Now as assistant professor of emerging media and technology, Chen teaches courses such as Global Media (NMC 280) and, this winter, Media Effects of AI (NMC 535). Her classes encourage students to think critically about the quickly evolving relationship between humans and technology while helping her students understand both the opportunities and the risks that come with AI. “Technology can enhance our lives, but we shouldn’t become overly reliant on it or let it replace our cognitive abilities.” she said. 

Chen’s most recent research, published in Media Psychology, examines racial bias in AI training data. Her study asked participants to assess image datasets used in AI training, revealing how often people fail to recognize bias, such as misrepresentation of certain racial groups. 

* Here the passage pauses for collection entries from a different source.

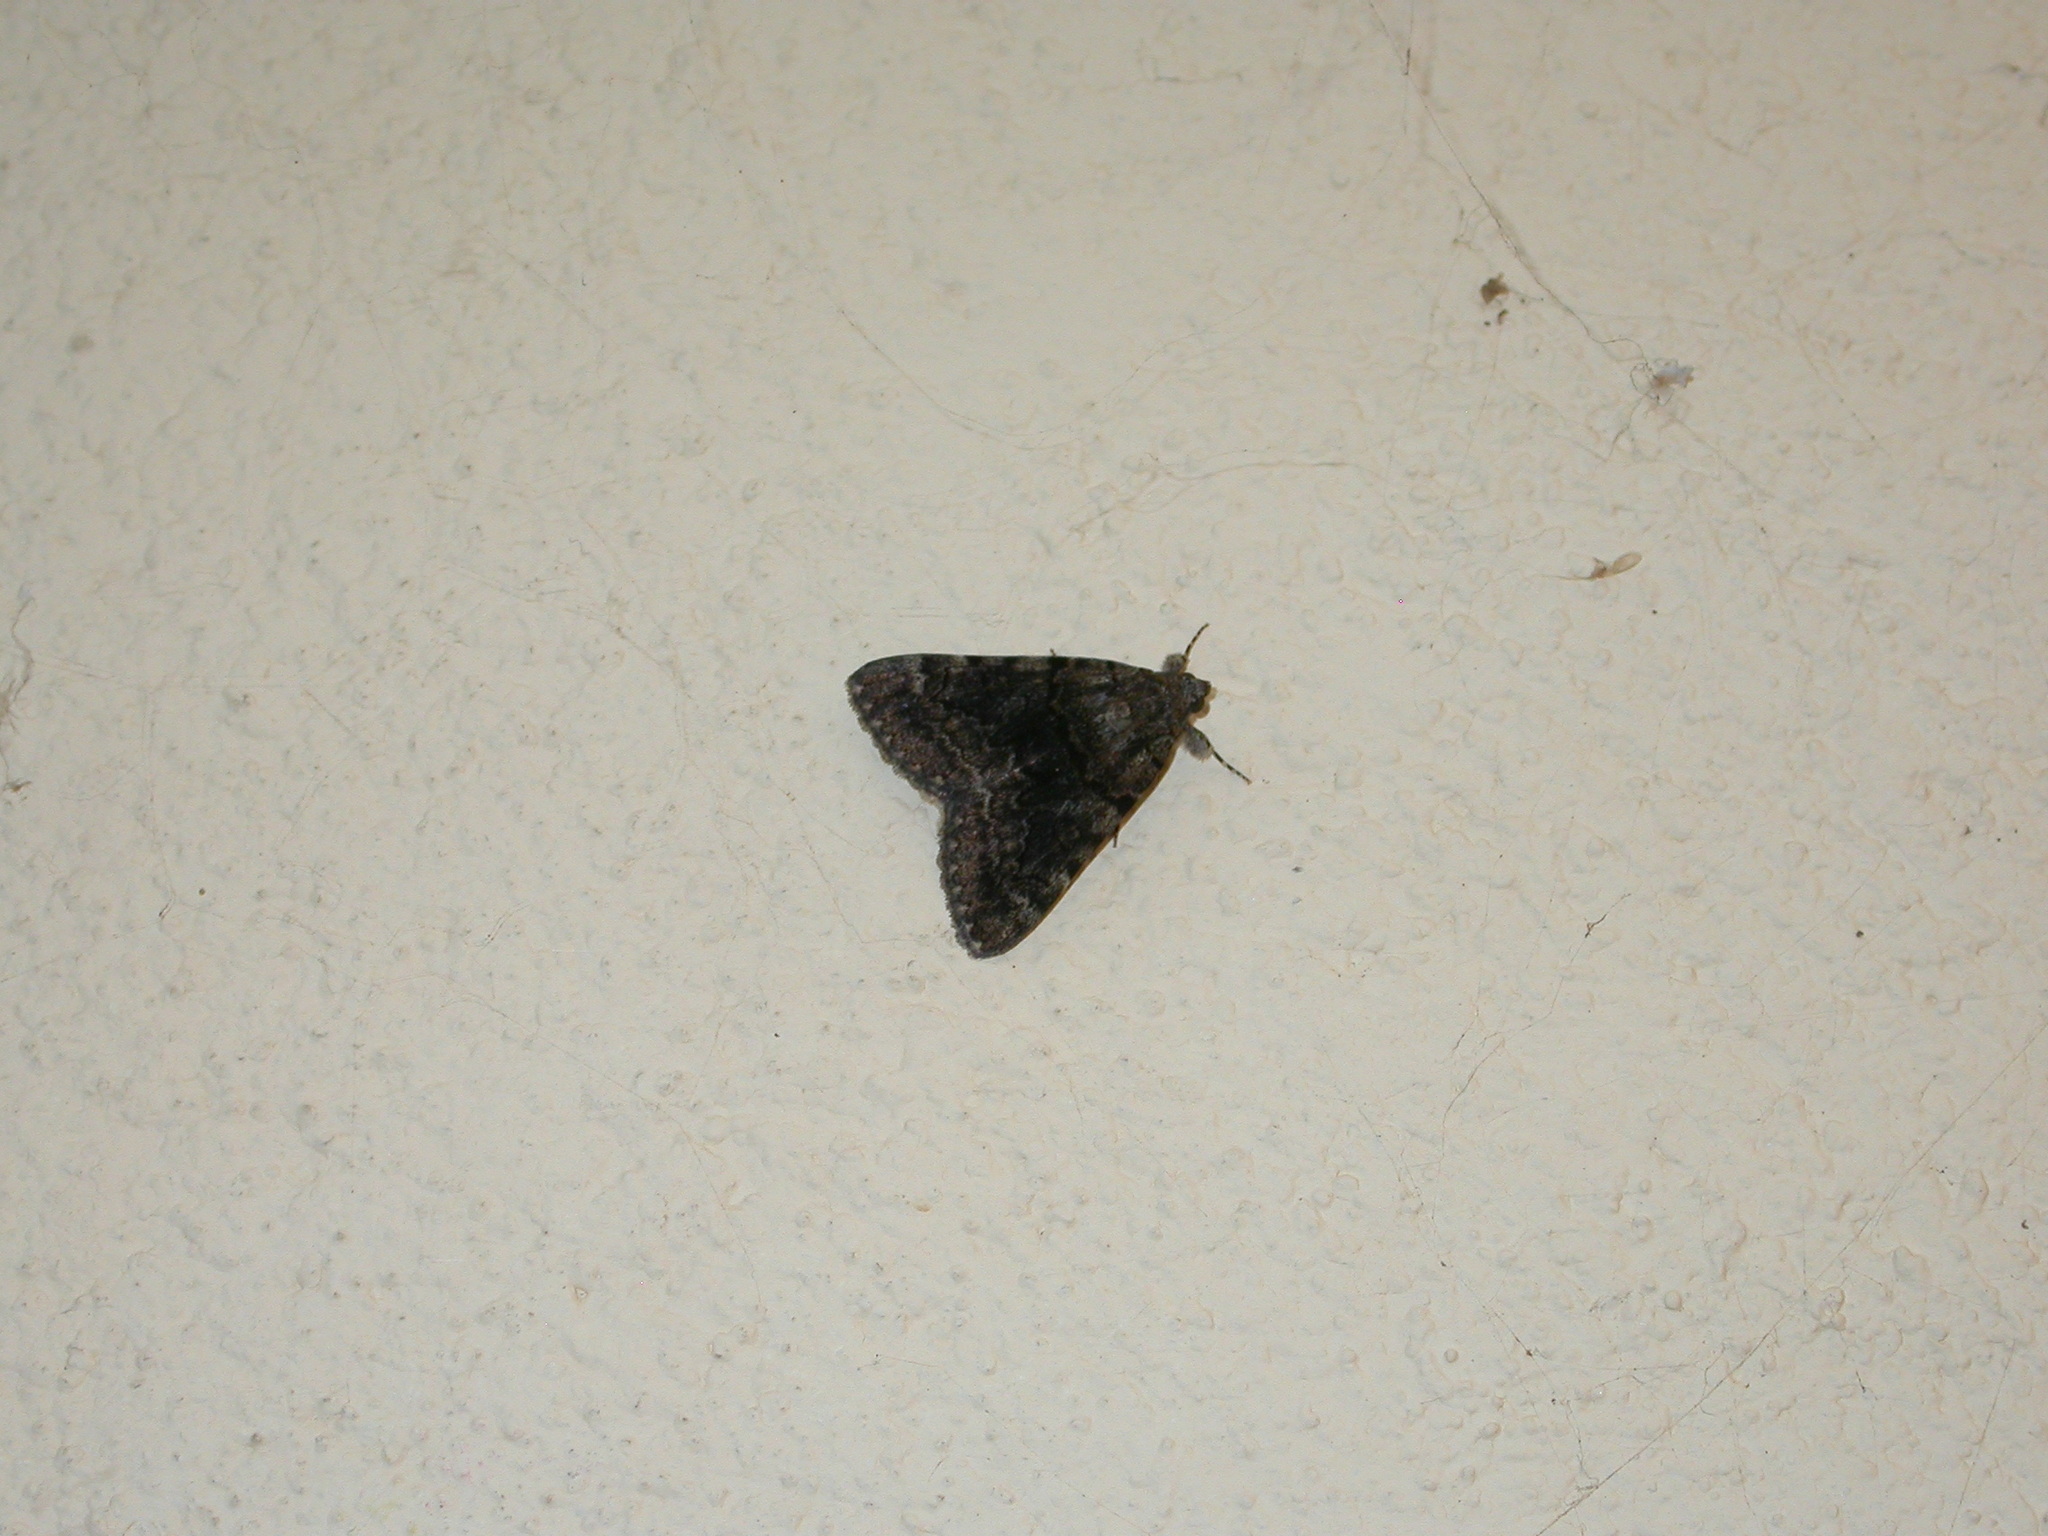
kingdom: Animalia
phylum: Arthropoda
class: Insecta
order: Lepidoptera
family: Erebidae
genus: Catocala
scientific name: Catocala nymphagoga
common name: Oak yellow underwing
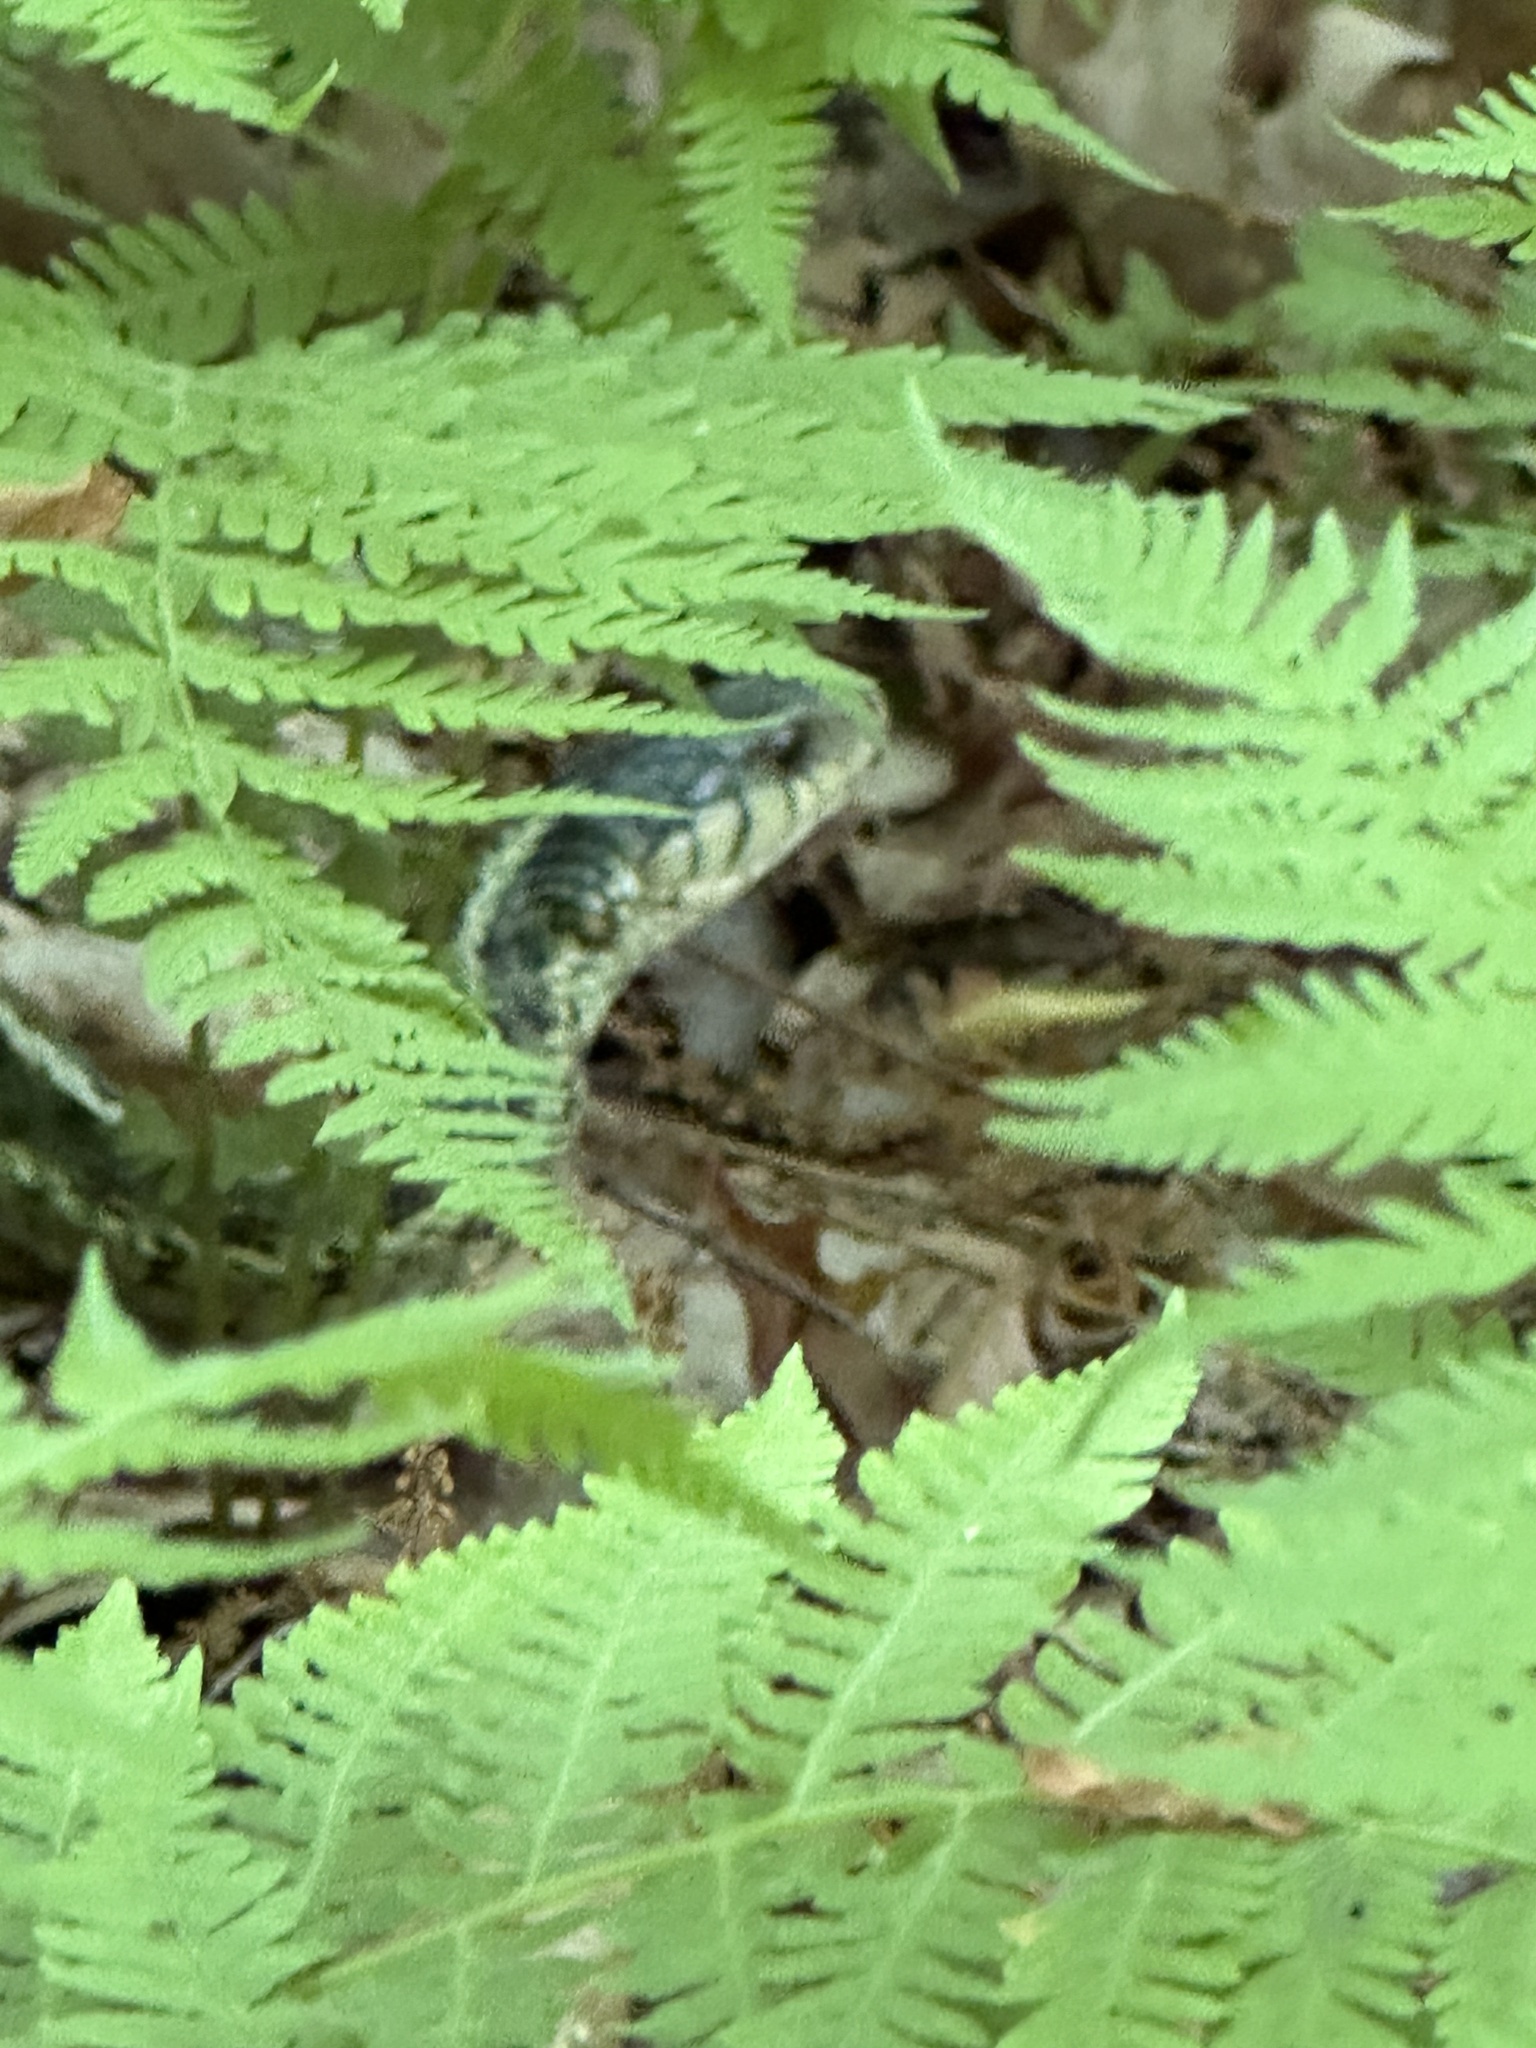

“When AI is trained on data that doesn’t reflect diverse populations, its performance suffers,” she explained. “The people designing AI bring their own perspectives and biases to the process, we have to keep human welfare and wellbeing in the loop.” Her goal is to help people identify and mitigate these biases before they become embedded in the systems we all use.

Looking ahead, Chen plans to continue her collaborations with researchers at Penn State, Elon University, and international partners to study how people can become more aware of and resilient to AI bias and its defects. She finds her work most rewarding when it has real-world applications, in hopes that her findings will someday shape the way AI is developed. The greatest challenge she has identified is the lack of access to proprietary AI design processes. “We often have to study the effects of AI after products are already released,” she said. “That makes it harder to prevent issues upfront, but it also makes our research more essential.”

As Chen begins her journey at the College of Liberal Arts, she looks ahead to advancing the conversation about how humans and technology can coexist more responsibly. She looks to inspire students and researchers to think critically about the ethical and social implications of AI, ensuring that innovation continues to serve people first.